Start of PASSAGE

Wealth, philanthropy and libraries

Black Watch Library, Ticonderoga, NY. Image by Mwanner, Wikipedia

Black Watch Library, Ticonderoga, NY. Image by Mwanner, Creative Commons

On a recent visit to my local library, in small-town North Gower, I noticed a missive on Andrew Carnegie and Carnegie Libraries.

Conversing with the staff, I learned October is Canadian Library Month. (Read collected stories on how libraries enrich lives here.) The info on Carnegie Libraries was a supplement to the larger event.

Regrettably, I stumbled on that celebration near its end. But there’s still time to take in a big book sale at the Cornwall Library this weekend. And libraries are here for us every month of the year.

The U.S. marks National Library Week in April. But both countries were blessed with libraries funded through the philanthropic vision of Andrew Carnegie (1835-1919). Indeed, one of my former library haunts was the main branch of the Hawaii Public Library system, another Carnegie Library. (A bust of Carnegie there is sometimes adorned with flower lei.)

The so-called robber barons of the gilded age are often held up as unhealthy examples of wealth run amok. (Bringing to mind the phrase: everything old is new again!) But – just as Bill and Melinda Gates have chosen to put significant wealth into social service – industrialist Andrew Carnegie decided one legacy of his vast wealth would be free public libraries, open to all classes and races. NPR’s Susan Stamberg had this take on Carnegie’s complex role in US history.

Andrew Carnegie, 1913.

Andrew Carnegie, 1913. Library of Congress image.

Carnegie was born poor in Scotland before climbing to the top as a king of rail and steel in the U.S.

After becoming one the wealthiest men of his time, by the end of Carnegie’s career his main goal was to give it away. Carnegie famoulsly said “The man who dies thus rich, dies disgraced”. As detailed in material compiled by the Carnegie Library of Pittsburg, Carnegie wrote:

“Man does not live by bread alone.” I have known millionaires starving for lack of the nutriment which alone can sustain all that is human in man, and I know workmen, and many so-called poor men, who revel in luxuries beyond the power of those millionaires to reach. It is the mind that makes the body rich. There is no class so pitiably wretched as that which possesses money and nothing else. Money can only be the useful drudge of things immeasurably higher than itself. Exalted beyond this, as it sometimes is, it remains Caliban still and still plays the beast. My aspirations take a higher flight. Mine be it to have contributed to the enlightenment and the joys of the mind, to the things of the spirit, to all that tends to bring into the lives of the toilers of Pittsburgh sweetness and light. I hold this the noblest possible use of wealth.

And why fund libraries? Again, Carnegie waxes eloquently:

“I chose free libraries as the best agencies for improving the masses of the people because they only help those who help themselves.”

“There is not such a cradle of democracy upon the earth as the Free Public Library, this republic of letters, where neither rank, office, nor wealth receives the slightest consideration.”

Brockville Public Library

Brockville Public Library, part of that city’s architectural heritage.

Carnegie’s well-directed wealth funded 111 libraries in Ontario alone and 14 others across Canada. According to the Carnegie Corporation of New York, his philanthropy funded 2,509 libraries through out the English-speaking wold, including 1,679 in the U.S. Carnegie didn’t always pay the full tab, he didn’t believe in fostering dependence. But his grants were often crucial for individual communities to raise any additional funds themselves.

End of PASSAGE

--- WRITTEN EXERCISE A ---
According to the passage on Carnegie libraries, how many libraries did Carnegie fund in Ontario?
The passage and the rows that come after it have no connection to each other.

Start of DATA EXTRACT

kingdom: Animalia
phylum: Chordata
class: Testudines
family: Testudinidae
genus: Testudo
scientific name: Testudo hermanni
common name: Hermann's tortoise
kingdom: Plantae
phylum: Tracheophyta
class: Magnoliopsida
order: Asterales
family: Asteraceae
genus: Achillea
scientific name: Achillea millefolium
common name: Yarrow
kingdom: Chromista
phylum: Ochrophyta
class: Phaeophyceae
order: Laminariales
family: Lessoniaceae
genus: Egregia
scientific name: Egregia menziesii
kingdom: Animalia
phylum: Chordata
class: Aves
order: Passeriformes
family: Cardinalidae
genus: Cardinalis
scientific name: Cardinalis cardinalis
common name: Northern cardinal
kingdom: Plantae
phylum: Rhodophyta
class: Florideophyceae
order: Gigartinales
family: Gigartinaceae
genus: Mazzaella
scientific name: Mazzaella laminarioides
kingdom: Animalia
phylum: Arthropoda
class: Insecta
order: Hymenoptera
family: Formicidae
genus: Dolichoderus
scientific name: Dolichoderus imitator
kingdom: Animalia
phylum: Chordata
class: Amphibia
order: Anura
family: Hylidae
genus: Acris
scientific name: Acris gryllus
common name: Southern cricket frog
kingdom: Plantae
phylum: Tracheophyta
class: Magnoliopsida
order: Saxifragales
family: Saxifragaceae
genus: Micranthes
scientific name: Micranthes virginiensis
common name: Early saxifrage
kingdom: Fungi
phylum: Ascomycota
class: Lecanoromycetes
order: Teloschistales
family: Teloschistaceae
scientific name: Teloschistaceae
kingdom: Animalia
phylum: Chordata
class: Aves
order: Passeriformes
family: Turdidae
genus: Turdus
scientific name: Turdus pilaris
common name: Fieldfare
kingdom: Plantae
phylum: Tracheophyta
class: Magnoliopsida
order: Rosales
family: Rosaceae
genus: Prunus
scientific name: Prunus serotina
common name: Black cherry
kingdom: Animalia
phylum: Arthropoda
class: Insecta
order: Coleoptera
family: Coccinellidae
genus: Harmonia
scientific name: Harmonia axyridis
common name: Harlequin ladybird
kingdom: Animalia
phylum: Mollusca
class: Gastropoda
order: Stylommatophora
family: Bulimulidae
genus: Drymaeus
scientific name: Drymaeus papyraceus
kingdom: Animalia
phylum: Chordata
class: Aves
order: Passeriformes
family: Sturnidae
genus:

End of DATA EXTRACT

--- WRITTEN EXERCISE B ---
In the rows, begin at the line that has "order: Laminariales" and stop after the line that has "genus: Mazzaella". Reproduce only those lines, changing "scientific name" to "binomial name" and leaving everything else unchanged.

--- ANSWER A ---
111 libraries.

--- ANSWER B ---
order: Laminariales
family: Lessoniaceae
genus: Egregia
binomial name: Egregia menziesii
kingdom: Animalia
phylum: Chordata
class: Aves
order: Passeriformes
family: Cardinalidae
genus: Cardinalis
binomial name: Cardinalis cardinalis
common name: Northern cardinal
kingdom: Plantae
phylum: Rhodophyta
class: Florideophyceae
order: Gigartinales
family: Gigartinaceae
genus: Mazzaella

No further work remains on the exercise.